** DATA EXTRACTS follows **

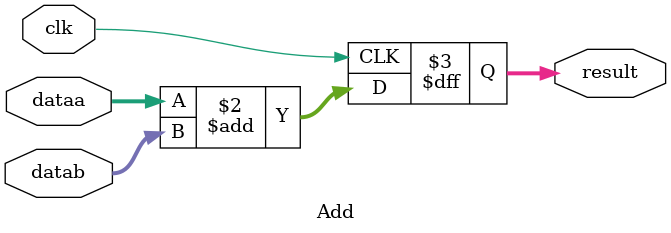
<source format=v>
module Add(
	input	wire	clk,
	input	wire	[15:0]	dataa,
	input	wire	[15:0]	datab,
	output 	reg		[31:0]	result
);
	
	always @(posedge clk)
	begin
		result	= dataa + datab;
	end

endmodule
</source>
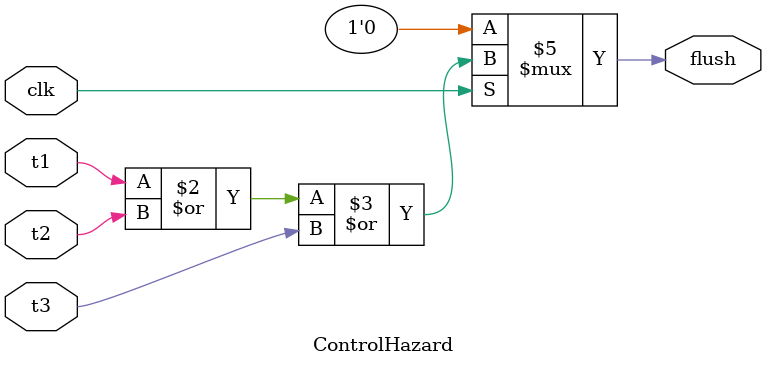
<source format=v>
module ControlHazard (input clk,t1,t2,t3,output reg flush);
always @(clk) begin
    #1
    if(clk)
        flush=t1|t2|t3;
    else
        flush=0;
end
    
endmodule
</source>
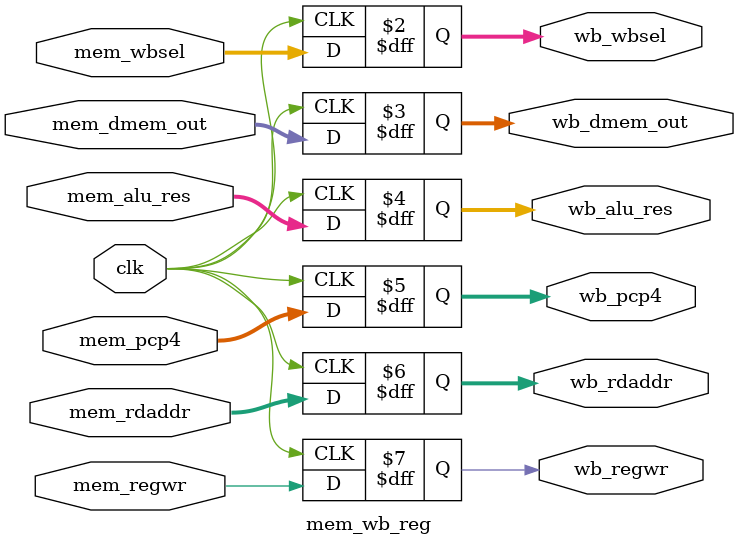
<source format=v>
module mem_wb_reg(
	clk,
	mem_wbsel,
	mem_dmem_out,
	mem_regwr,
	mem_alu_res,
	mem_pcp4,
	mem_rdaddr, 

	wb_wbsel,
	wb_regwr,
	wb_dmem_out,
	wb_alu_res,
	wb_pcp4,
	wb_rdaddr

);
//clock
input wire clk;
//output
output reg [1:0] wb_wbsel;
output reg [31:0] wb_dmem_out;
output reg [31:0] wb_alu_res;
output reg [31:0] wb_pcp4;
output reg [4:0] wb_rdaddr;
output reg  wb_regwr;


//input
input wire [1:0] mem_wbsel;
input wire [31:0] mem_dmem_out;
input wire [31:0] mem_alu_res;
input wire [31:0] mem_pcp4;
input wire [4:0] mem_rdaddr;
input wire mem_regwr;


always @(posedge clk) begin
	wb_dmem_out <= mem_dmem_out;
	wb_alu_res <= mem_alu_res;
	wb_pcp4 <= mem_pcp4;
	wb_wbsel <= mem_wbsel;
	wb_regwr <= mem_regwr;
	wb_rdaddr <= mem_rdaddr;
	wb_regwr <= mem_regwr;
end

endmodule

</source>
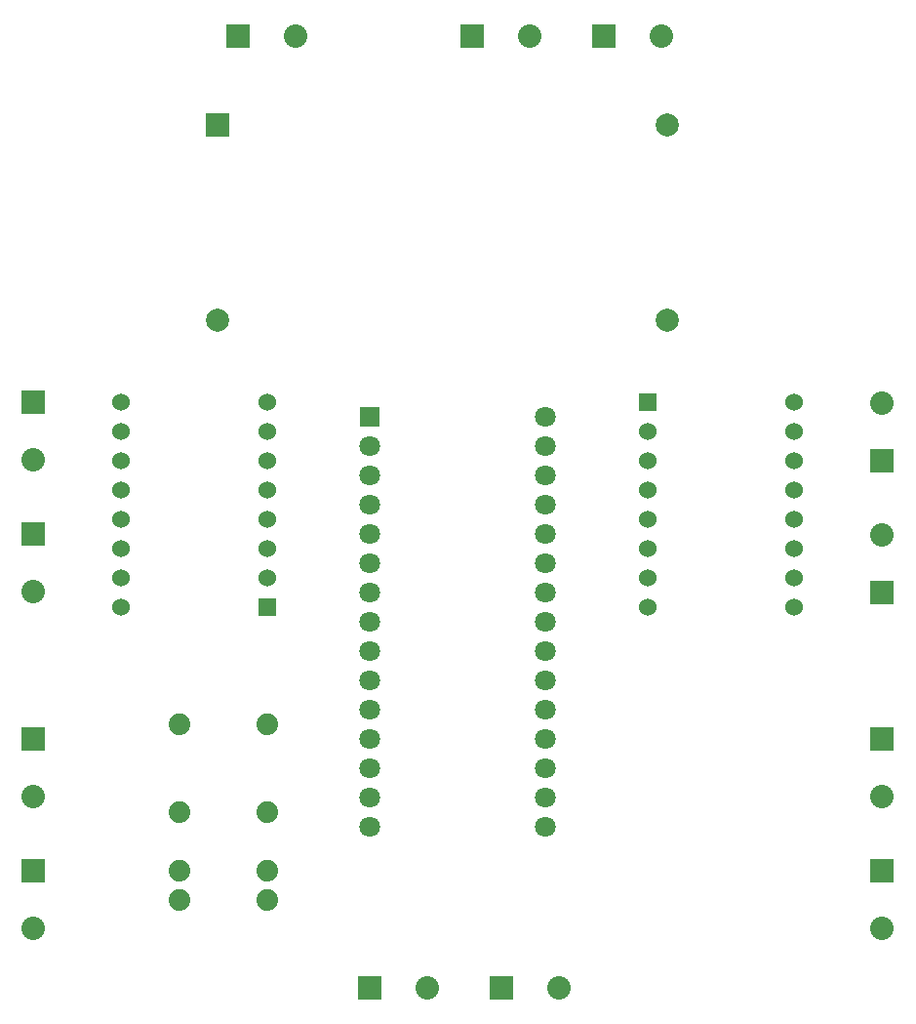
<source format=gbr>
G04 EAGLE Gerber RS-274X export*
G75*
%MOMM*%
%FSLAX34Y34*%
%LPD*%
%INTop Copper*%
%IPPOS*%
%AMOC8*
5,1,8,0,0,1.08239X$1,22.5*%
G01*
%ADD10C,1.879600*%
%ADD11R,2.032000X2.032000*%
%ADD12C,2.032000*%
%ADD13R,1.800000X1.800000*%
%ADD14C,1.800000*%
%ADD15R,2.000000X2.000000*%
%ADD16C,2.000000*%
%ADD17R,1.530000X1.530000*%
%ADD18C,1.530000*%


D10*
X254000Y165100D03*
X254000Y139700D03*
X330200Y165100D03*
X330200Y139700D03*
D11*
X304800Y889000D03*
D12*
X354800Y889000D03*
D11*
X127000Y571500D03*
D12*
X127000Y521500D03*
D11*
X127000Y457200D03*
D12*
X127000Y407200D03*
D11*
X863600Y406400D03*
D12*
X863600Y456400D03*
D11*
X863600Y520700D03*
D12*
X863600Y570700D03*
D11*
X508000Y889000D03*
D12*
X558000Y889000D03*
D11*
X622300Y889000D03*
D12*
X672300Y889000D03*
D10*
X254000Y292100D03*
X254000Y215900D03*
X330200Y292100D03*
X330200Y215900D03*
D13*
X419100Y558800D03*
D14*
X419100Y533400D03*
X419100Y508000D03*
X419100Y482600D03*
X419100Y457200D03*
X419100Y431800D03*
X419100Y406400D03*
X419100Y381000D03*
X419100Y355600D03*
X419100Y330200D03*
X419100Y304800D03*
X419100Y279400D03*
X419100Y254000D03*
X419100Y228600D03*
X419100Y203200D03*
X571500Y203200D03*
X571500Y228600D03*
X571500Y254000D03*
X571500Y279400D03*
X571500Y304800D03*
X571500Y330200D03*
X571500Y355600D03*
X571500Y381000D03*
X571500Y406400D03*
X571500Y431800D03*
X571500Y457200D03*
X571500Y482600D03*
X571500Y508000D03*
X571500Y533400D03*
X571500Y558800D03*
D15*
X286700Y812300D03*
D16*
X286700Y642300D03*
X676700Y642300D03*
X676700Y812300D03*
D17*
X330200Y393700D03*
D18*
X330200Y419100D03*
X330200Y444500D03*
X330200Y469900D03*
X330200Y495300D03*
X330200Y520700D03*
X330200Y546100D03*
X330200Y571500D03*
X203200Y571500D03*
X203200Y546100D03*
X203200Y520700D03*
X203200Y495300D03*
X203200Y469900D03*
X203200Y444500D03*
X203200Y419100D03*
X203200Y393700D03*
D17*
X660400Y571500D03*
D18*
X660400Y546100D03*
X660400Y520700D03*
X660400Y495300D03*
X660400Y469900D03*
X660400Y444500D03*
X660400Y419100D03*
X660400Y393700D03*
X787400Y393700D03*
X787400Y419100D03*
X787400Y444500D03*
X787400Y469900D03*
X787400Y495300D03*
X787400Y520700D03*
X787400Y546100D03*
X787400Y571500D03*
D11*
X127000Y279400D03*
D12*
X127000Y229400D03*
D11*
X127000Y165100D03*
D12*
X127000Y115100D03*
D11*
X419100Y63500D03*
D12*
X469100Y63500D03*
D11*
X533400Y63500D03*
D12*
X583400Y63500D03*
D11*
X863600Y279400D03*
D12*
X863600Y229400D03*
D11*
X863600Y165100D03*
D12*
X863600Y115100D03*
M02*

</source>
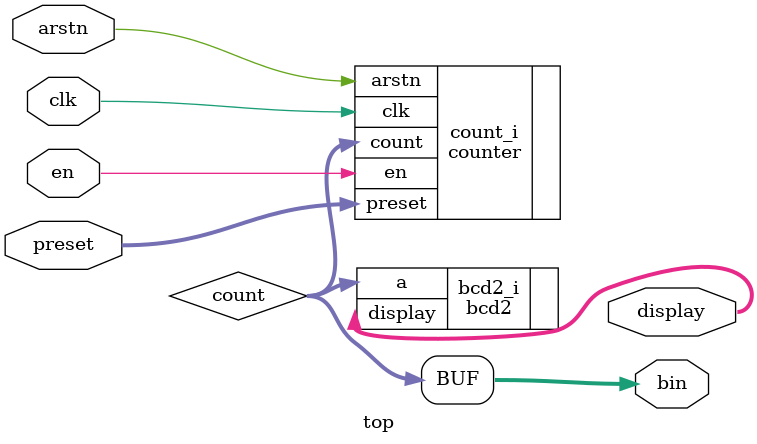
<source format=v>
module top (input clk, 
				input arstn, 
				input en, 
				input [3:0]preset, 
				output [0:6]display,
				output [3:0]bin);
				
wire [3:0] count;
assign bin = count;

counter count_i(.clk(clk),.arstn(arstn),.en(en),.preset(preset),.count(count));

bcd2 bcd2_i(.a(count),.display(display));
				
endmodule

</source>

** End of DATA EXTRACTS **

Every line of the material must be repeated exactly; pictures stay out.

** SOLUTION TO THIS PROBLEM **
<source format=v>
module Add(
	input	wire	clk,
	input	wire	[15:0]	dataa,
	input	wire	[15:0]	datab,
	output 	reg		[31:0]	result
);
	
	always @(posedge clk)
	begin
		result	= dataa + datab;
	end

endmodule
</source>
<source format=v>
module ControlHazard (input clk,t1,t2,t3,output reg flush);
always @(clk) begin
    #1
    if(clk)
        flush=t1|t2|t3;
    else
        flush=0;
end
    
endmodule
</source>
<source format=v>
module mem_wb_reg(
	clk,
	mem_wbsel,
	mem_dmem_out,
	mem_regwr,
	mem_alu_res,
	mem_pcp4,
	mem_rdaddr, 

	wb_wbsel,
	wb_regwr,
	wb_dmem_out,
	wb_alu_res,
	wb_pcp4,
	wb_rdaddr

);
//clock
input wire clk;
//output
output reg [1:0] wb_wbsel;
output reg [31:0] wb_dmem_out;
output reg [31:0] wb_alu_res;
output reg [31:0] wb_pcp4;
output reg [4:0] wb_rdaddr;
output reg  wb_regwr;


//input
input wire [1:0] mem_wbsel;
input wire [31:0] mem_dmem_out;
input wire [31:0] mem_alu_res;
input wire [31:0] mem_pcp4;
input wire [4:0] mem_rdaddr;
input wire mem_regwr;


always @(posedge clk) begin
	wb_dmem_out <= mem_dmem_out;
	wb_alu_res <= mem_alu_res;
	wb_pcp4 <= mem_pcp4;
	wb_wbsel <= mem_wbsel;
	wb_regwr <= mem_regwr;
	wb_rdaddr <= mem_rdaddr;
	wb_regwr <= mem_regwr;
end

endmodule

</source>
<source format=gbr>
G04 EAGLE Gerber RS-274X export*
G75*
%MOMM*%
%FSLAX34Y34*%
%LPD*%
%INTop Copper*%
%IPPOS*%
%AMOC8*
5,1,8,0,0,1.08239X$1,22.5*%
G01*
%ADD10C,1.879600*%
%ADD11R,2.032000X2.032000*%
%ADD12C,2.032000*%
%ADD13R,1.800000X1.800000*%
%ADD14C,1.800000*%
%ADD15R,2.000000X2.000000*%
%ADD16C,2.000000*%
%ADD17R,1.530000X1.530000*%
%ADD18C,1.530000*%


D10*
X254000Y165100D03*
X254000Y139700D03*
X330200Y165100D03*
X330200Y139700D03*
D11*
X304800Y889000D03*
D12*
X354800Y889000D03*
D11*
X127000Y571500D03*
D12*
X127000Y521500D03*
D11*
X127000Y457200D03*
D12*
X127000Y407200D03*
D11*
X863600Y406400D03*
D12*
X863600Y456400D03*
D11*
X863600Y520700D03*
D12*
X863600Y570700D03*
D11*
X508000Y889000D03*
D12*
X558000Y889000D03*
D11*
X622300Y889000D03*
D12*
X672300Y889000D03*
D10*
X254000Y292100D03*
X254000Y215900D03*
X330200Y292100D03*
X330200Y215900D03*
D13*
X419100Y558800D03*
D14*
X419100Y533400D03*
X419100Y508000D03*
X419100Y482600D03*
X419100Y457200D03*
X419100Y431800D03*
X419100Y406400D03*
X419100Y381000D03*
X419100Y355600D03*
X419100Y330200D03*
X419100Y304800D03*
X419100Y279400D03*
X419100Y254000D03*
X419100Y228600D03*
X419100Y203200D03*
X571500Y203200D03*
X571500Y228600D03*
X571500Y254000D03*
X571500Y279400D03*
X571500Y304800D03*
X571500Y330200D03*
X571500Y355600D03*
X571500Y381000D03*
X571500Y406400D03*
X571500Y431800D03*
X571500Y457200D03*
X571500Y482600D03*
X571500Y508000D03*
X571500Y533400D03*
X571500Y558800D03*
D15*
X286700Y812300D03*
D16*
X286700Y642300D03*
X676700Y642300D03*
X676700Y812300D03*
D17*
X330200Y393700D03*
D18*
X330200Y419100D03*
X330200Y444500D03*
X330200Y469900D03*
X330200Y495300D03*
X330200Y520700D03*
X330200Y546100D03*
X330200Y571500D03*
X203200Y571500D03*
X203200Y546100D03*
X203200Y520700D03*
X203200Y495300D03*
X203200Y469900D03*
X203200Y444500D03*
X203200Y419100D03*
X203200Y393700D03*
D17*
X660400Y571500D03*
D18*
X660400Y546100D03*
X660400Y520700D03*
X660400Y495300D03*
X660400Y469900D03*
X660400Y444500D03*
X660400Y419100D03*
X660400Y393700D03*
X787400Y393700D03*
X787400Y419100D03*
X787400Y444500D03*
X787400Y469900D03*
X787400Y495300D03*
X787400Y520700D03*
X787400Y546100D03*
X787400Y571500D03*
D11*
X127000Y279400D03*
D12*
X127000Y229400D03*
D11*
X127000Y165100D03*
D12*
X127000Y115100D03*
D11*
X419100Y63500D03*
D12*
X469100Y63500D03*
D11*
X533400Y63500D03*
D12*
X583400Y63500D03*
D11*
X863600Y279400D03*
D12*
X863600Y229400D03*
D11*
X863600Y165100D03*
D12*
X863600Y115100D03*
M02*

</source>
<source format=v>
module top (input clk, 
				input arstn, 
				input en, 
				input [3:0]preset, 
				output [0:6]display,
				output [3:0]bin);
				
wire [3:0] count;
assign bin = count;

counter count_i(.clk(clk),.arstn(arstn),.en(en),.preset(preset),.count(count));

bcd2 bcd2_i(.a(count),.display(display));
				
endmodule

</source>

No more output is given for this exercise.